Le président de la République démocratique du Congo, Félix Tshisekedi, a annoncé être prêt à briguer un troisième mandat présidentiel si le peuple congolais le lui demande, soulignant qu’aucune modification ou révision de la Constitution ne sera entreprise sans référendum populaire, lors d’une conférence de presse tenue mercredi 6 mai 2020 au soir à Kinshasa, la capitale, M. Tshisekedi, au pouvoir depuis 2019, s’est dit « à la disposition du peuple congolais » si celui-ci lui demande de « revenir », laissant ainsi entendre la possibilité d’une nouvelle candidature à la présidence. Il a ajouté que toute modification constitutionnelle potentielle « n’aura jamais lieu sans consultation populaire par référendum ».

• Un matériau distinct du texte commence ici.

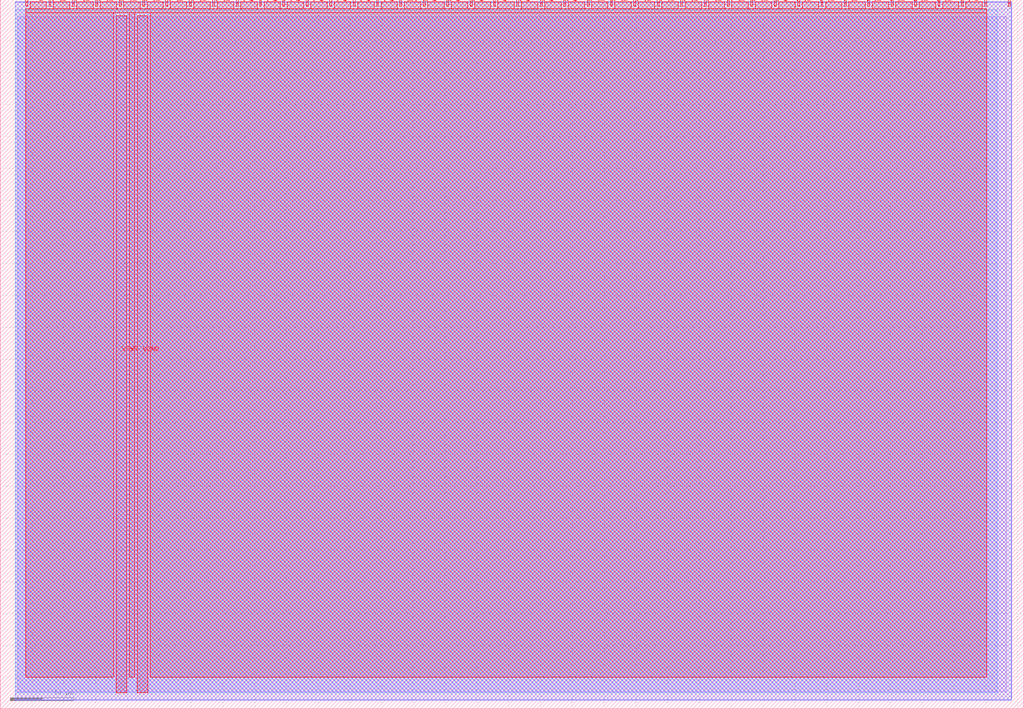
<source format=lef>
VERSION 5.7 ;
  NOWIREEXTENSIONATPIN ON ;
  DIVIDERCHAR "/" ;
  BUSBITCHARS "[]" ;
MACRO tt_um_toivoh_basilisc_2816_cpu_exp
  CLASS BLOCK ;
  FOREIGN tt_um_toivoh_basilisc_2816_cpu_exp ;
  ORIGIN 0.000 0.000 ;
  SIZE 161.000 BY 111.520 ;
  PIN VGND
    DIRECTION INOUT ;
    USE GROUND ;
    PORT
      LAYER met4 ;
        RECT 21.580 2.480 23.180 109.040 ;
    END
  END VGND
  PIN VPWR
    DIRECTION INOUT ;
    USE POWER ;
    PORT
      LAYER met4 ;
        RECT 18.280 2.480 19.880 109.040 ;
    END
  END VPWR
  PIN clk
    DIRECTION INPUT ;
    USE SIGNAL ;
    ANTENNAGATEAREA 0.852000 ;
    PORT
      LAYER met4 ;
        RECT 154.870 110.520 155.170 111.520 ;
    END
  END clk
  PIN ena
    DIRECTION INPUT ;
    USE SIGNAL ;
    PORT
      LAYER met4 ;
        RECT 158.550 110.520 158.850 111.520 ;
    END
  END ena
  PIN rst_n
    DIRECTION INPUT ;
    USE SIGNAL ;
    ANTENNAGATEAREA 0.126000 ;
    PORT
      LAYER met4 ;
        RECT 151.190 110.520 151.490 111.520 ;
    END
  END rst_n
  PIN ui_in[0]
    DIRECTION INPUT ;
    USE SIGNAL ;
    ANTENNAGATEAREA 0.126000 ;
    ANTENNADIFFAREA 0.434700 ;
    PORT
      LAYER met4 ;
        RECT 147.510 110.520 147.810 111.520 ;
    END
  END ui_in[0]
  PIN ui_in[1]
    DIRECTION INPUT ;
    USE SIGNAL ;
    ANTENNAGATEAREA 0.126000 ;
    ANTENNADIFFAREA 0.434700 ;
    PORT
      LAYER met4 ;
        RECT 143.830 110.520 144.130 111.520 ;
    END
  END ui_in[1]
  PIN ui_in[2]
    DIRECTION INPUT ;
    USE SIGNAL ;
    PORT
      LAYER met4 ;
        RECT 140.150 110.520 140.450 111.520 ;
    END
  END ui_in[2]
  PIN ui_in[3]
    DIRECTION INPUT ;
    USE SIGNAL ;
    PORT
      LAYER met4 ;
        RECT 136.470 110.520 136.770 111.520 ;
    END
  END ui_in[3]
  PIN ui_in[4]
    DIRECTION INPUT ;
    USE SIGNAL ;
    PORT
      LAYER met4 ;
        RECT 132.790 110.520 133.090 111.520 ;
    END
  END ui_in[4]
  PIN ui_in[5]
    DIRECTION INPUT ;
    USE SIGNAL ;
    PORT
      LAYER met4 ;
        RECT 129.110 110.520 129.410 111.520 ;
    END
  END ui_in[5]
  PIN ui_in[6]
    DIRECTION INPUT ;
    USE SIGNAL ;
    PORT
      LAYER met4 ;
        RECT 125.430 110.520 125.730 111.520 ;
    END
  END ui_in[6]
  PIN ui_in[7]
    DIRECTION INPUT ;
    USE SIGNAL ;
    PORT
      LAYER met4 ;
        RECT 121.750 110.520 122.050 111.520 ;
    END
  END ui_in[7]
  PIN uio_in[0]
    DIRECTION INPUT ;
    USE SIGNAL ;
    PORT
      LAYER met4 ;
        RECT 118.070 110.520 118.370 111.520 ;
    END
  END uio_in[0]
  PIN uio_in[1]
    DIRECTION INPUT ;
    USE SIGNAL ;
    PORT
      LAYER met4 ;
        RECT 114.390 110.520 114.690 111.520 ;
    END
  END uio_in[1]
  PIN uio_in[2]
    DIRECTION INPUT ;
    USE SIGNAL ;
    PORT
      LAYER met4 ;
        RECT 110.710 110.520 111.010 111.520 ;
    END
  END uio_in[2]
  PIN uio_in[3]
    DIRECTION INPUT ;
    USE SIGNAL ;
    PORT
      LAYER met4 ;
        RECT 107.030 110.520 107.330 111.520 ;
    END
  END uio_in[3]
  PIN uio_in[4]
    DIRECTION INPUT ;
    USE SIGNAL ;
    PORT
      LAYER met4 ;
        RECT 103.350 110.520 103.650 111.520 ;
    END
  END uio_in[4]
  PIN uio_in[5]
    DIRECTION INPUT ;
    USE SIGNAL ;
    PORT
      LAYER met4 ;
        RECT 99.670 110.520 99.970 111.520 ;
    END
  END uio_in[5]
  PIN uio_in[6]
    DIRECTION INPUT ;
    USE SIGNAL ;
    PORT
      LAYER met4 ;
        RECT 95.990 110.520 96.290 111.520 ;
    END
  END uio_in[6]
  PIN uio_in[7]
    DIRECTION INPUT ;
    USE SIGNAL ;
    PORT
      LAYER met4 ;
        RECT 92.310 110.520 92.610 111.520 ;
    END
  END uio_in[7]
  PIN uio_oe[0]
    DIRECTION OUTPUT ;
    USE SIGNAL ;
    ANTENNADIFFAREA 0.445500 ;
    PORT
      LAYER met4 ;
        RECT 29.750 110.520 30.050 111.520 ;
    END
  END uio_oe[0]
  PIN uio_oe[1]
    DIRECTION OUTPUT ;
    USE SIGNAL ;
    ANTENNADIFFAREA 0.445500 ;
    PORT
      LAYER met4 ;
        RECT 26.070 110.520 26.370 111.520 ;
    END
  END uio_oe[1]
  PIN uio_oe[2]
    DIRECTION OUTPUT ;
    USE SIGNAL ;
    ANTENNADIFFAREA 0.445500 ;
    PORT
      LAYER met4 ;
        RECT 22.390 110.520 22.690 111.520 ;
    END
  END uio_oe[2]
  PIN uio_oe[3]
    DIRECTION OUTPUT ;
    USE SIGNAL ;
    ANTENNADIFFAREA 0.445500 ;
    PORT
      LAYER met4 ;
        RECT 18.710 110.520 19.010 111.520 ;
    END
  END uio_oe[3]
  PIN uio_oe[4]
    DIRECTION OUTPUT ;
    USE SIGNAL ;
    ANTENNADIFFAREA 0.445500 ;
    PORT
      LAYER met4 ;
        RECT 15.030 110.520 15.330 111.520 ;
    END
  END uio_oe[4]
  PIN uio_oe[5]
    DIRECTION OUTPUT ;
    USE SIGNAL ;
    ANTENNADIFFAREA 0.445500 ;
    PORT
      LAYER met4 ;
        RECT 11.350 110.520 11.650 111.520 ;
    END
  END uio_oe[5]
  PIN uio_oe[6]
    DIRECTION OUTPUT ;
    USE SIGNAL ;
    ANTENNADIFFAREA 0.445500 ;
    PORT
      LAYER met4 ;
        RECT 7.670 110.520 7.970 111.520 ;
    END
  END uio_oe[6]
  PIN uio_oe[7]
    DIRECTION OUTPUT ;
    USE SIGNAL ;
    ANTENNADIFFAREA 0.445500 ;
    PORT
      LAYER met4 ;
        RECT 3.990 110.520 4.290 111.520 ;
    END
  END uio_oe[7]
  PIN uio_out[0]
    DIRECTION OUTPUT ;
    USE SIGNAL ;
    ANTENNADIFFAREA 0.445500 ;
    PORT
      LAYER met4 ;
        RECT 59.190 110.520 59.490 111.520 ;
    END
  END uio_out[0]
  PIN uio_out[1]
    DIRECTION OUTPUT ;
    USE SIGNAL ;
    ANTENNADIFFAREA 0.445500 ;
    PORT
      LAYER met4 ;
        RECT 55.510 110.520 55.810 111.520 ;
    END
  END uio_out[1]
  PIN uio_out[2]
    DIRECTION OUTPUT ;
    USE SIGNAL ;
    ANTENNADIFFAREA 0.445500 ;
    PORT
      LAYER met4 ;
        RECT 51.830 110.520 52.130 111.520 ;
    END
  END uio_out[2]
  PIN uio_out[3]
    DIRECTION OUTPUT ;
    USE SIGNAL ;
    ANTENNADIFFAREA 0.445500 ;
    PORT
      LAYER met4 ;
        RECT 48.150 110.520 48.450 111.520 ;
    END
  END uio_out[3]
  PIN uio_out[4]
    DIRECTION OUTPUT ;
    USE SIGNAL ;
    ANTENNADIFFAREA 0.445500 ;
    PORT
      LAYER met4 ;
        RECT 44.470 110.520 44.770 111.520 ;
    END
  END uio_out[4]
  PIN uio_out[5]
    DIRECTION OUTPUT ;
    USE SIGNAL ;
    ANTENNADIFFAREA 0.445500 ;
    PORT
      LAYER met4 ;
        RECT 40.790 110.520 41.090 111.520 ;
    END
  END uio_out[5]
  PIN uio_out[6]
    DIRECTION OUTPUT ;
    USE SIGNAL ;
    ANTENNADIFFAREA 0.445500 ;
    PORT
      LAYER met4 ;
        RECT 37.110 110.520 37.410 111.520 ;
    END
  END uio_out[6]
  PIN uio_out[7]
    DIRECTION OUTPUT ;
    USE SIGNAL ;
    ANTENNADIFFAREA 0.445500 ;
    PORT
      LAYER met4 ;
        RECT 33.430 110.520 33.730 111.520 ;
    END
  END uio_out[7]
  PIN uo_out[0]
    DIRECTION OUTPUT ;
    USE SIGNAL ;
    ANTENNADIFFAREA 0.445500 ;
    PORT
      LAYER met4 ;
        RECT 88.630 110.520 88.930 111.520 ;
    END
  END uo_out[0]
  PIN uo_out[1]
    DIRECTION OUTPUT ;
    USE SIGNAL ;
    ANTENNADIFFAREA 0.445500 ;
    PORT
      LAYER met4 ;
        RECT 84.950 110.520 85.250 111.520 ;
    END
  END uo_out[1]
  PIN uo_out[2]
    DIRECTION OUTPUT ;
    USE SIGNAL ;
    ANTENNADIFFAREA 0.445500 ;
    PORT
      LAYER met4 ;
        RECT 81.270 110.520 81.570 111.520 ;
    END
  END uo_out[2]
  PIN uo_out[3]
    DIRECTION OUTPUT ;
    USE SIGNAL ;
    ANTENNADIFFAREA 0.445500 ;
    PORT
      LAYER met4 ;
        RECT 77.590 110.520 77.890 111.520 ;
    END
  END uo_out[3]
  PIN uo_out[4]
    DIRECTION OUTPUT ;
    USE SIGNAL ;
    ANTENNADIFFAREA 0.445500 ;
    PORT
      LAYER met4 ;
        RECT 73.910 110.520 74.210 111.520 ;
    END
  END uo_out[4]
  PIN uo_out[5]
    DIRECTION OUTPUT ;
    USE SIGNAL ;
    ANTENNADIFFAREA 0.445500 ;
    PORT
      LAYER met4 ;
        RECT 70.230 110.520 70.530 111.520 ;
    END
  END uo_out[5]
  PIN uo_out[6]
    DIRECTION OUTPUT ;
    USE SIGNAL ;
    ANTENNADIFFAREA 0.445500 ;
    PORT
      LAYER met4 ;
        RECT 66.550 110.520 66.850 111.520 ;
    END
  END uo_out[6]
  PIN uo_out[7]
    DIRECTION OUTPUT ;
    USE SIGNAL ;
    ANTENNADIFFAREA 0.445500 ;
    PORT
      LAYER met4 ;
        RECT 62.870 110.520 63.170 111.520 ;
    END
  END uo_out[7]
  OBS
      LAYER li1 ;
        RECT 2.760 2.635 158.240 108.885 ;
      LAYER met1 ;
        RECT 2.370 1.400 159.090 111.140 ;
      LAYER met2 ;
        RECT 2.390 1.370 159.060 111.170 ;
      LAYER met3 ;
        RECT 2.365 2.555 156.795 109.985 ;
      LAYER met4 ;
        RECT 4.690 110.120 7.270 111.170 ;
        RECT 8.370 110.120 10.950 111.170 ;
        RECT 12.050 110.120 14.630 111.170 ;
        RECT 15.730 110.120 18.310 111.170 ;
        RECT 19.410 110.120 21.990 111.170 ;
        RECT 23.090 110.120 25.670 111.170 ;
        RECT 26.770 110.120 29.350 111.170 ;
        RECT 30.450 110.120 33.030 111.170 ;
        RECT 34.130 110.120 36.710 111.170 ;
        RECT 37.810 110.120 40.390 111.170 ;
        RECT 41.490 110.120 44.070 111.170 ;
        RECT 45.170 110.120 47.750 111.170 ;
        RECT 48.850 110.120 51.430 111.170 ;
        RECT 52.530 110.120 55.110 111.170 ;
        RECT 56.210 110.120 58.790 111.170 ;
        RECT 59.890 110.120 62.470 111.170 ;
        RECT 63.570 110.120 66.150 111.170 ;
        RECT 67.250 110.120 69.830 111.170 ;
        RECT 70.930 110.120 73.510 111.170 ;
        RECT 74.610 110.120 77.190 111.170 ;
        RECT 78.290 110.120 80.870 111.170 ;
        RECT 81.970 110.120 84.550 111.170 ;
        RECT 85.650 110.120 88.230 111.170 ;
        RECT 89.330 110.120 91.910 111.170 ;
        RECT 93.010 110.120 95.590 111.170 ;
        RECT 96.690 110.120 99.270 111.170 ;
        RECT 100.370 110.120 102.950 111.170 ;
        RECT 104.050 110.120 106.630 111.170 ;
        RECT 107.730 110.120 110.310 111.170 ;
        RECT 111.410 110.120 113.990 111.170 ;
        RECT 115.090 110.120 117.670 111.170 ;
        RECT 118.770 110.120 121.350 111.170 ;
        RECT 122.450 110.120 125.030 111.170 ;
        RECT 126.130 110.120 128.710 111.170 ;
        RECT 129.810 110.120 132.390 111.170 ;
        RECT 133.490 110.120 136.070 111.170 ;
        RECT 137.170 110.120 139.750 111.170 ;
        RECT 140.850 110.120 143.430 111.170 ;
        RECT 144.530 110.120 147.110 111.170 ;
        RECT 148.210 110.120 150.790 111.170 ;
        RECT 151.890 110.120 154.470 111.170 ;
        RECT 3.975 109.440 155.185 110.120 ;
        RECT 3.975 4.935 17.880 109.440 ;
        RECT 20.280 4.935 21.180 109.440 ;
        RECT 23.580 4.935 155.185 109.440 ;
  END
END tt_um_toivoh_basilisc_2816_cpu_exp
END LIBRARY


</source>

La conférence de presse a duré environ trois heures et a réuni de nombreux journalistes et représentants du gouvernement. Le discours a abordé plusieurs questions politiques et sécuritaires, notamment le débat croissant autour d’une potentielle réforme constitutionnelle menée par le camp présidentiel, qui pourrait ouvrir la voie à un troisième mandat pour le président congolais. Tshisekedi a souligné que l’idée de réviser ou d’amender la Constitution n’est pas nouvelle, mais qu’il s’agit d’un projet de longue date porté par le parti Union pour la démocratie et le progrès social (UDPS). Il a nié que cette proposition soit une simple initiative impulsive ou une provocation politique. Le président congolais a également lié les réformes constitutionnelles à l’accord de partenariat signé entre Kinshasa et Washington, arguant que cet accord exige des réformes constitutionnelles, suggérant implicitement l’existence de pressions extérieures en plus des exigences internes.
Des organisations de la société civile ont critiqué toute tentative de modifier l’article 220 de la Constitution congolaise ces derniers mois. Cet article est l’une des dispositions les plus importantes régissant le nombre maximal de mandats présidentiels. Dans un autre contexte, Tshisekedi a averti que la tenue des élections présidentielles prévues pour 2028 serait impossible si le conflit armé dans l’est de la République démocratique du Congo se poursuivait. Il a souligné que la guerre en cours dans les provinces du Nord et du Sud-Kivu rendrait ces élections irréalisables.